The latest question is regarding designated hospitals.
Since this is a biosafety level 4 virus there is already a list of biosafety level 4 hospitals - scroll down on the link - Texas Presbyterian is not included btw
http://en.wikipedia.org/wiki/Biosafety_level
To save people time and to update the 2009 wiki page, here is what I’ve put together and been posting:
Isolation Unit Beds
2? - Emory, Atlanta
3 - The Care and Isolation Unit in Missoula, Montana, opened in 2005 by the National Institutes of Health to serve lab workers at Rocky Mountain Laboratories, hasnt yet served an infectious disease patient, only a handful with tuberculosis or contagious bacterial infections. The rooms look like everyday hospital roomswhite, sterile, a TV and window for entertainment. Thats because St. Patrick Hospital retrofitted three of its ICU rooms to make the unit.
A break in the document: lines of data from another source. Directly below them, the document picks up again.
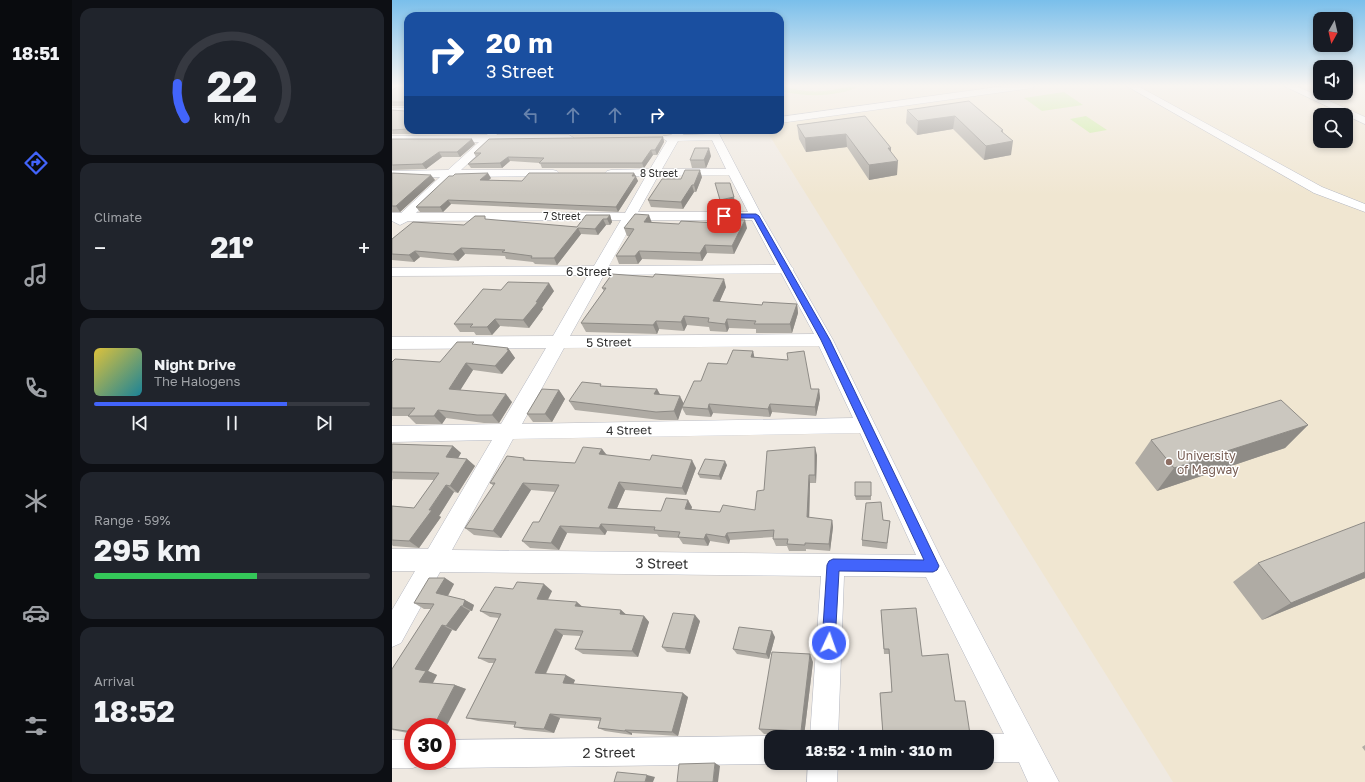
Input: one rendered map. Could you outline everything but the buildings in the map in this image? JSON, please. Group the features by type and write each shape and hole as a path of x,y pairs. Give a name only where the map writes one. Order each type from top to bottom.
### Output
{"street":[{"path":"1195,121 1318,190 1365,208"},
{"path":"392,228 398,217 450,174 492,134"},
{"path":"392,634 630,216 654,173 672,135 714,134 756,216 826,340 933,566 1044,782"},
{"path":"392,139 581,138"},
{"name":"8 Street","path":"599,173 734,172"},
{"path":"392,174 568,173"},
{"name":"7 Street","path":"398,217 756,216"},
{"name":"6 Street","path":"392,272 787,269"},
{"name":"5 Street","path":"392,343 826,340"},
{"name":"4 Street","path":"392,434 866,425"},
{"name":"3 Street","path":"392,560 933,566"},
{"path":"824,730 833,565"},
{"path":"994,748 1026,748"},
{"name":"2 Street","path":"456,754 764,750"},
{"path":"392,754 404,754"},
{"path":"822,782 823,770"}],"shaded area":[{"name":"University of Magway","path":"784,121 1313,121 1313,148 1353,148 1353,121 1365,121 1365,782 1173,782 768,134 784,134"}],"green space":[{"path":"1074,121 1094,121 1107,130 1090,133"}],"place":[{"name":"University of Magway","path":"1169,462"}],"route":[{"path":"724,216 756,216 826,340 933,566 833,565 829,643"}]}
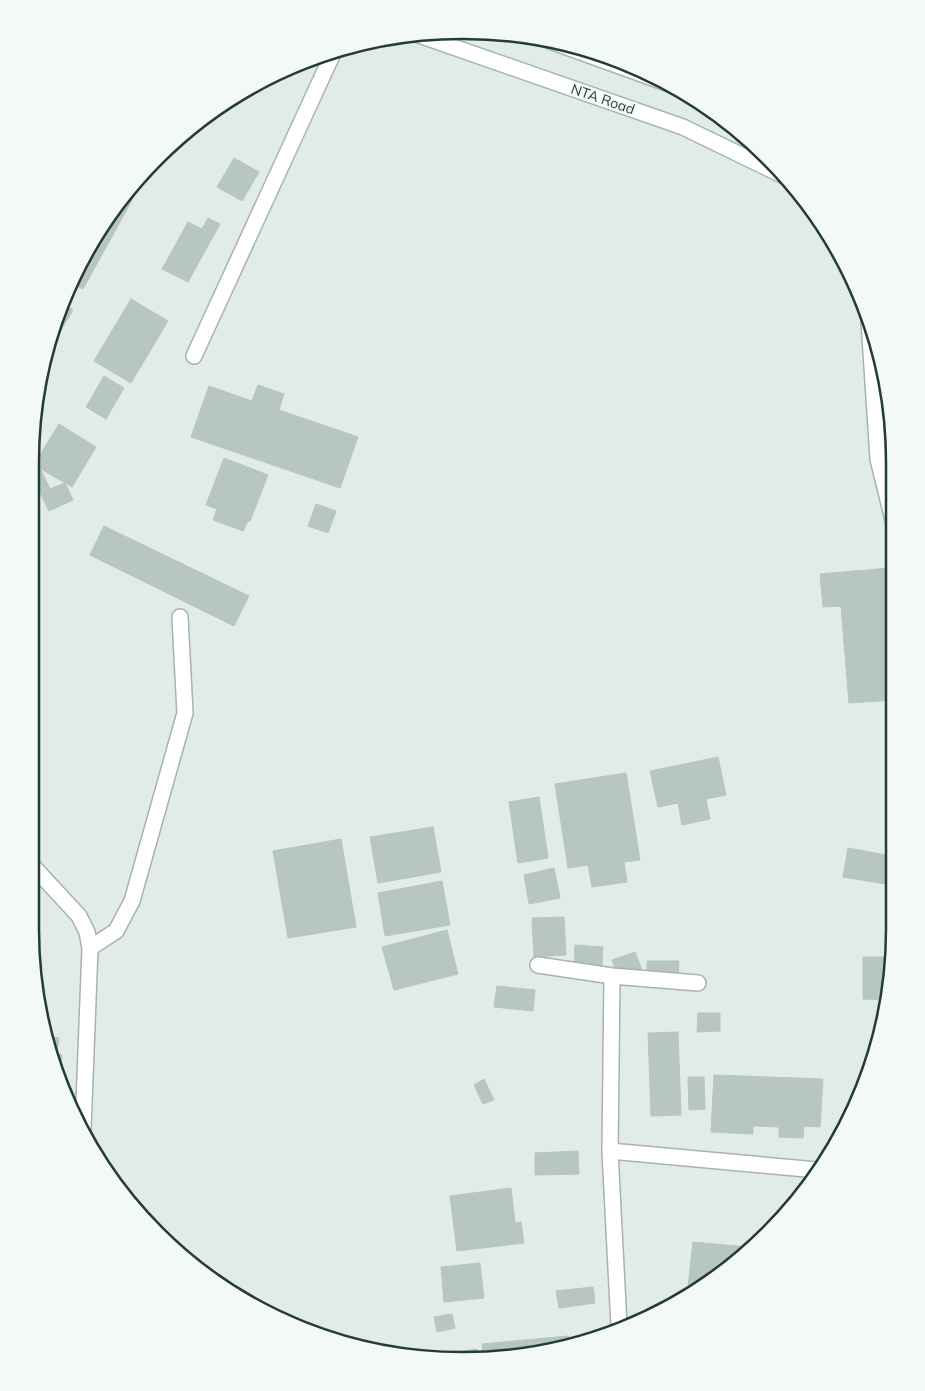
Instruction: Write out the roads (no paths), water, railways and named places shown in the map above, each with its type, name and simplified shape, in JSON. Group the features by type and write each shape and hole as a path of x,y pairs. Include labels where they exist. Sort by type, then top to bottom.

10 Omaha, Nebraska Medical Center run twice yearly drills with decontamination at their hospitals 10-bed biocontainment unit. Opened in 2005. Has never had an infectious disease patient. Prior to Dr. Sacra in Sept., the unit had only briefly housed one patient with malaria five years ago. Malaria does not require quarantine.
7 - NIH opened a seven-bed Special Clinical Studies Unit at the Clinical Research Center in Bethesda to replace it. Its four patient rooms (two doubles and a single). Bethesda unit has only served a patient with a drug-resistant bacterial illness. It can handle the highest level of respiratory virus, but Ebola isnt even spread that way, said Richard Davey, deputy clinical director of NIHs Division of Clinical Research.
? - US Army Medical Research Institute of Infectious Diseases (USAMRIID) Ft. Detrick, Maryland.
As of this past weekend the CDC is scrambling to makeshift Parkland Hospital and Baylor University Medical Center Dallas to care for adults and Childrens Medical Center Dallas for kids. These are NOT stand alone facilities.